Director Pierce reinforces this idea throughout the film's final reel in several harrowing sequences. As a housewife (played by Dawn Wells- yes, Maryann from Gilligan's Island) is getting into her car at a grocery store, she smiles uneasily at a man sitting in a car parked next to hers. Though we don't see his face, it's obvious that he's staring at her and making her uncomfortable. No, we don't see his face, but we see his boots...

Later that night, as Dawn Wells and her husband are relaxing at home, the killer suddenly appears in the window, just outside. Unheard and unseen, he raises a gun and shoots the husband in the head through the window. He then violently breaks down the door to the house and shoots Dawn Wells in the mouth. Somehow, miraculously, she escapes out the back door and loses the killer- who's now armed with a pickaxe- in a cornfield. She crawls to a the safety of a neighbor's house and for the first time The Phantom Killer is thwarted.

Now that it seems the killer has expanded his modus operandi to include killing people in their homes, Texarkana retreats further into itself. Windows are boarded up and all nighttime activities have ceased. The entire town is at the mercy of a psycho with a flour sack on his head who continually eludes the police, the Texas Rangers, and the FBI...and he shows no signs of stopping his murderous rampage. If anything, he continues to escalate the violence.

The police finally catch a break when they find the killer's car (identified from an earlier assault) parked near the woods. While investigating, two cops spot the hooded man and give chase. The killer jumps across some railroad tracks just as a train approaches, putting the passing train between himself and his pursuers. The police fire their guns blindly and manage to hit the killer in the leg. By the time the train is gone, however, The Phantom Killer is gone, too.

Gone, and never heard from again.

This open ending will frustrate you if you're the type of viewer who likes things wrapped up in nice, tidy little packages. If you're like me, though, the mystery at the end will be a welcome one. Ambiguity, to me, is usually more horrifying and satisfying than a captured (or dead) killer. It's much like the ending to John Carpenter's Halloween, where Michael Myers simply vanished into the night. This time, however, the terror was real.
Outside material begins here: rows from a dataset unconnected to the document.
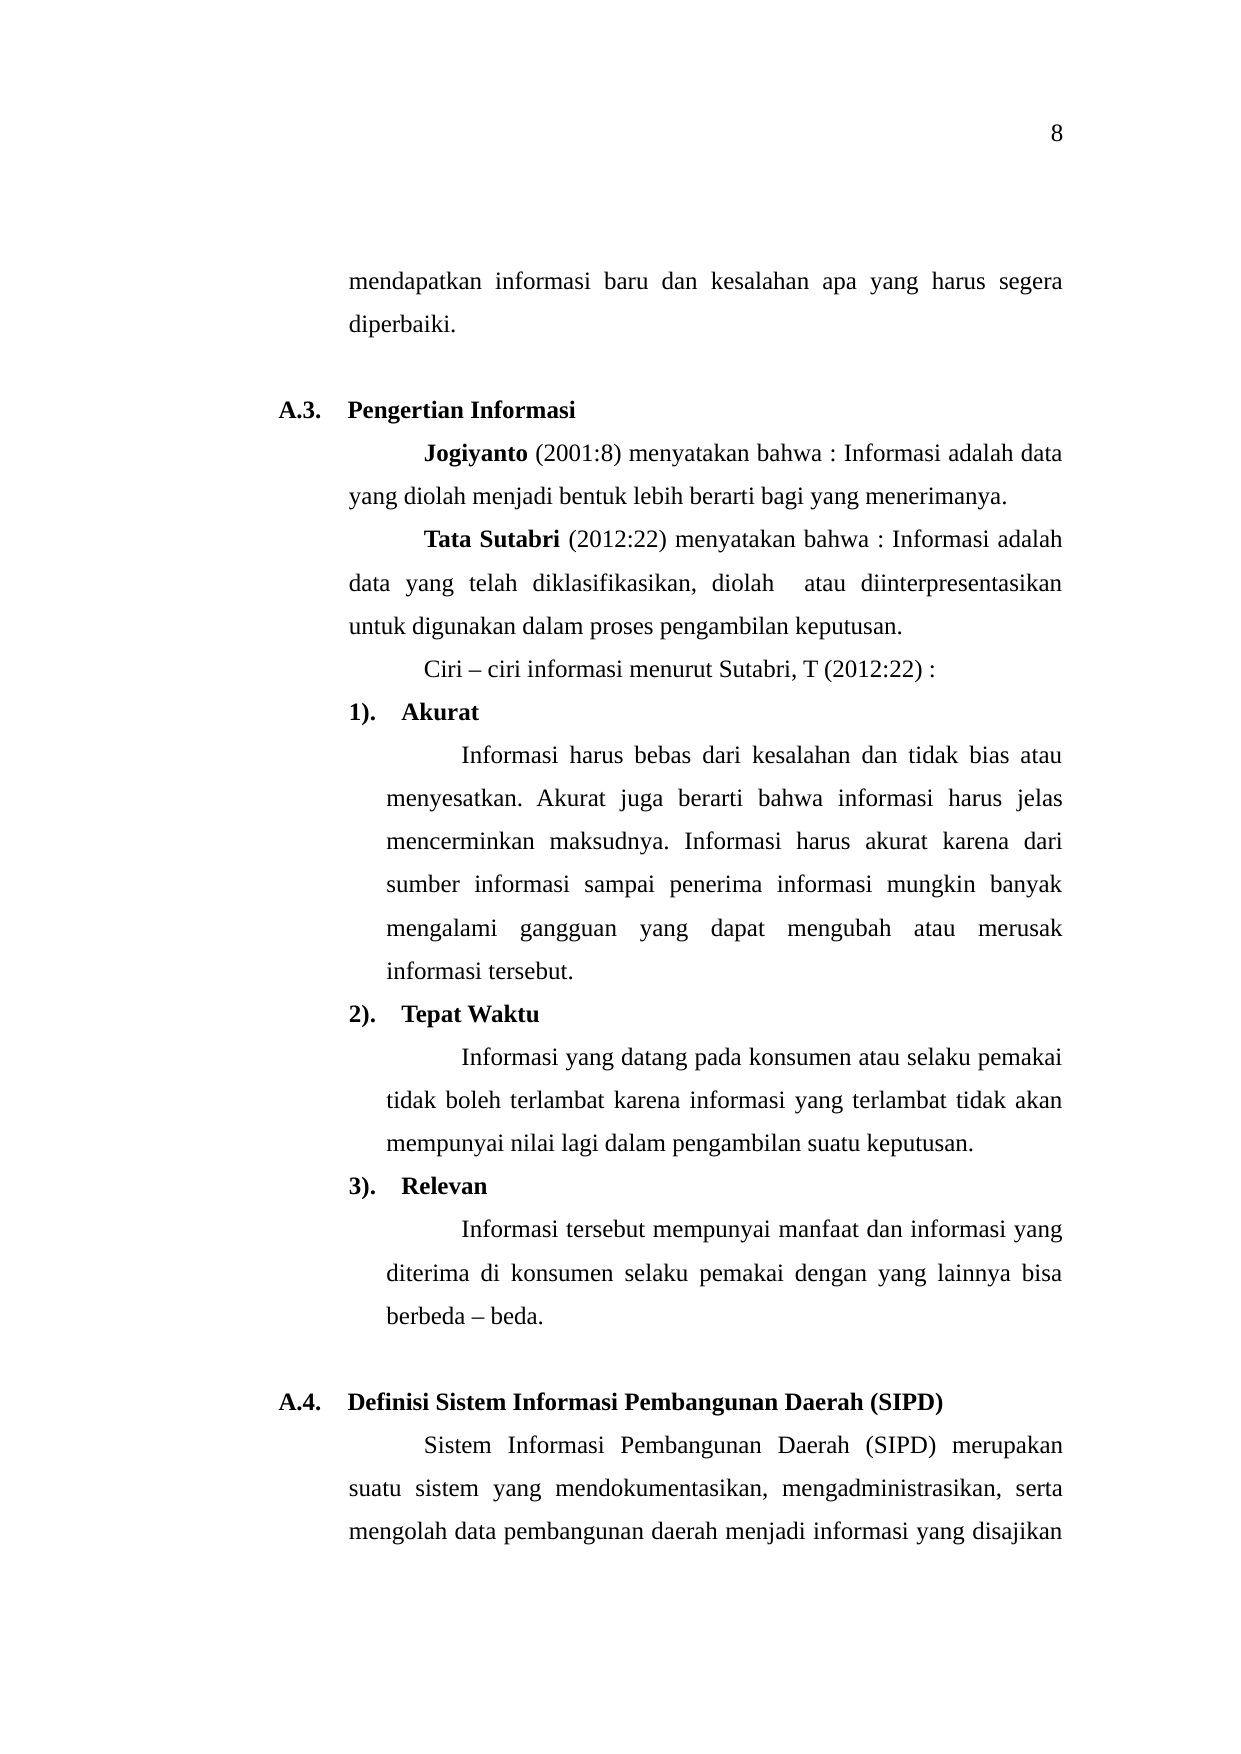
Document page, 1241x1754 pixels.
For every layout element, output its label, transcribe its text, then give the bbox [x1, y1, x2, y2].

list Definisi Sistem Informasi Pembangunan Daerah (SIPD) [278, 1387, 1063, 1416]
text Informasi yang datang pada konsumen atau selaku pemakai tidak boleh terlambat karena informasi yang terlambat tidak akan mempunyai nilai lagi dalam pengambilan suatu keputusan. [386, 1042, 1063, 1157]
list Akurat [349, 697, 1063, 726]
list Pengertian Informasi [278, 395, 1063, 424]
list Tepat Waktu [349, 999, 1063, 1028]
text Ciri – ciri informasi menurut Sutabri, T (2012:22) : [349, 654, 1063, 683]
list Relevan [349, 1171, 1063, 1200]
text Informasi harus bebas dari kesalahan dan tidak bias atau menyesatkan. Akurat juga berarti bahwa informasi harus jelas mencerminkan maksudnya. Informasi harus akurat karena dari sumber informasi sampai penerima informasi mungkin banyak mengalami gangguan yang dapat mengubah atau merusak informasi tersebut. [386, 740, 1063, 984]
text mendapatkan informasi baru dan kesalahan apa yang harus segera diperbaiki. [349, 266, 1063, 338]
text Tata Sutabri (2012:22) menyatakan bahwa : Informasi adalah data yang telah diklasifikasikan, diolah atau diinterpresentasikan untuk digunakan dalam proses pengambilan keputusan. [349, 524, 1063, 639]
text Informasi tersebut mempunyai manfaat dan informasi yang diterima di konsumen selaku pemakai dengan yang lainnya bisa berbeda – beda. [386, 1214, 1063, 1329]
text Jogiyanto (2001:8) menyatakan bahwa : Informasi adalah data yang diolah menjadi bentuk lebih berarti bagi yang menerimanya. [349, 438, 1063, 510]
text Sistem Informasi Pembangunan Daerah (SIPD) merupakan suatu sistem yang mendokumentasikan, mengadministrasikan, serta mengolah data pembangunan daerah menjadi informasi yang disajikan [349, 1430, 1063, 1545]
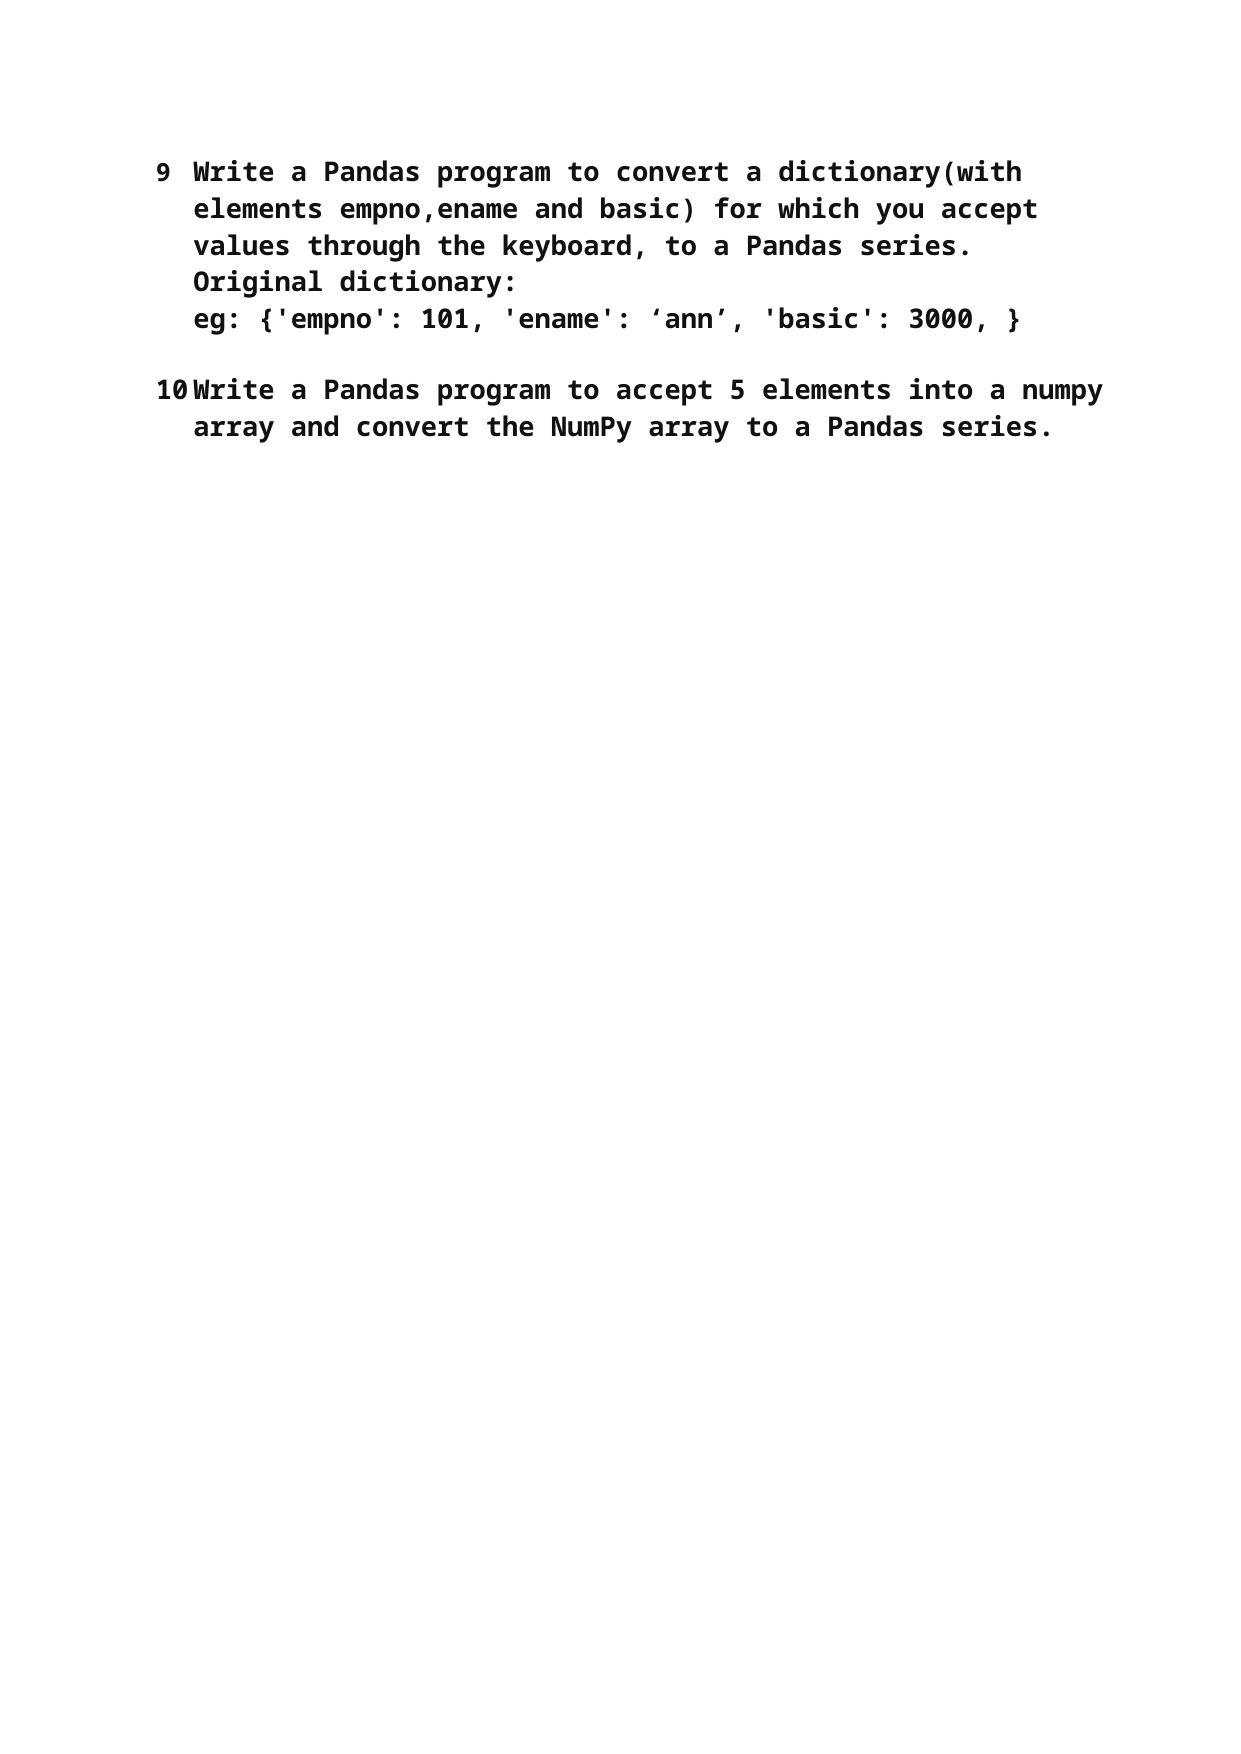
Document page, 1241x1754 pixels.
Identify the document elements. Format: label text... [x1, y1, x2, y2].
Did the killer bleed to death from his gunshot wound? Is his body somewhere far out in the bayou? Did he leave Texarkana altogether? Did he end up in prison, convicted of another crime? Or, in the most frightening possibility, did he simply ease his way back into society? No one knows what happened to The Phantom Killer. I'm sure it was a long, long time before the citizens of Texarkana stopped dreading sundown.
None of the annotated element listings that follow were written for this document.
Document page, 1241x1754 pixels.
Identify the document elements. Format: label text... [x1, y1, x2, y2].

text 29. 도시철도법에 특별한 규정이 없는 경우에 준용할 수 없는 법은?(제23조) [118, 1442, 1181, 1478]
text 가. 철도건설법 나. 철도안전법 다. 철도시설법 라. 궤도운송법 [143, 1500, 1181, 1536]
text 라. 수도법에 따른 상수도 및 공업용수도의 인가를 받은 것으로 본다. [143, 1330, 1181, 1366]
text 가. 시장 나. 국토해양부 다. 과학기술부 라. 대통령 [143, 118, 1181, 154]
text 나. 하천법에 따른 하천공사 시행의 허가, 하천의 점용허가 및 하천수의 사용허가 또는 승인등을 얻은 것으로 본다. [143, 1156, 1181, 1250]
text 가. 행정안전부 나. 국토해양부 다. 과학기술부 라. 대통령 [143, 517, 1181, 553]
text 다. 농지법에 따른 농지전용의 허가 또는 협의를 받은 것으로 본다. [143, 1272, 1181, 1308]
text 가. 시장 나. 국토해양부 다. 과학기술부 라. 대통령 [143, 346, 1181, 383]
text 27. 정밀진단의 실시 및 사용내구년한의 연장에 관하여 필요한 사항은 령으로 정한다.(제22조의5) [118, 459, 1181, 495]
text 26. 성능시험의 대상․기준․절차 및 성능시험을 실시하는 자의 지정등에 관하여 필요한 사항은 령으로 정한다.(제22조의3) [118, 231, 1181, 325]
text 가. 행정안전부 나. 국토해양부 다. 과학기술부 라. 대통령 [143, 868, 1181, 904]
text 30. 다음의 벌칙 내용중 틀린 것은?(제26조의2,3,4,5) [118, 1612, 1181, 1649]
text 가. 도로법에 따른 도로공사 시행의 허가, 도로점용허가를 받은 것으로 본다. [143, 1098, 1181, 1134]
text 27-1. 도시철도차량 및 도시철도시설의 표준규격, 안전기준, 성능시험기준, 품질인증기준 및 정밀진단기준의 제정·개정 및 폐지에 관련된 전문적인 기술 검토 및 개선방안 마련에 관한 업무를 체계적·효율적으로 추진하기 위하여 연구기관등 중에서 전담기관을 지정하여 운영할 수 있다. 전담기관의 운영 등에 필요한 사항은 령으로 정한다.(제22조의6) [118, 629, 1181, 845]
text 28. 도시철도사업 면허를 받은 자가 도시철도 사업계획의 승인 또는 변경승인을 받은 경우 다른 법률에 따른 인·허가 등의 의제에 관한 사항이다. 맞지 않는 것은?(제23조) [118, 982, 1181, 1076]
While the pace was occasionally slow, the picture was dark and muddy at times and the acting was mostly amateur throughout, I really enjoyed The Town That Dreaded Sundown. If it wasn't for the too-prevalent comedic aspects, I think this effort would be a noteworthy feat of low-budget genre filmmaking. As it stands, however, the juxtaposition of terror and comedy causes the movie to fall short of its mark, which really bums me out. Damn you, Spark Plug. Damn you and your antics! On the whole, however, it's worth checking out- especially since it's based on a terrifying true story.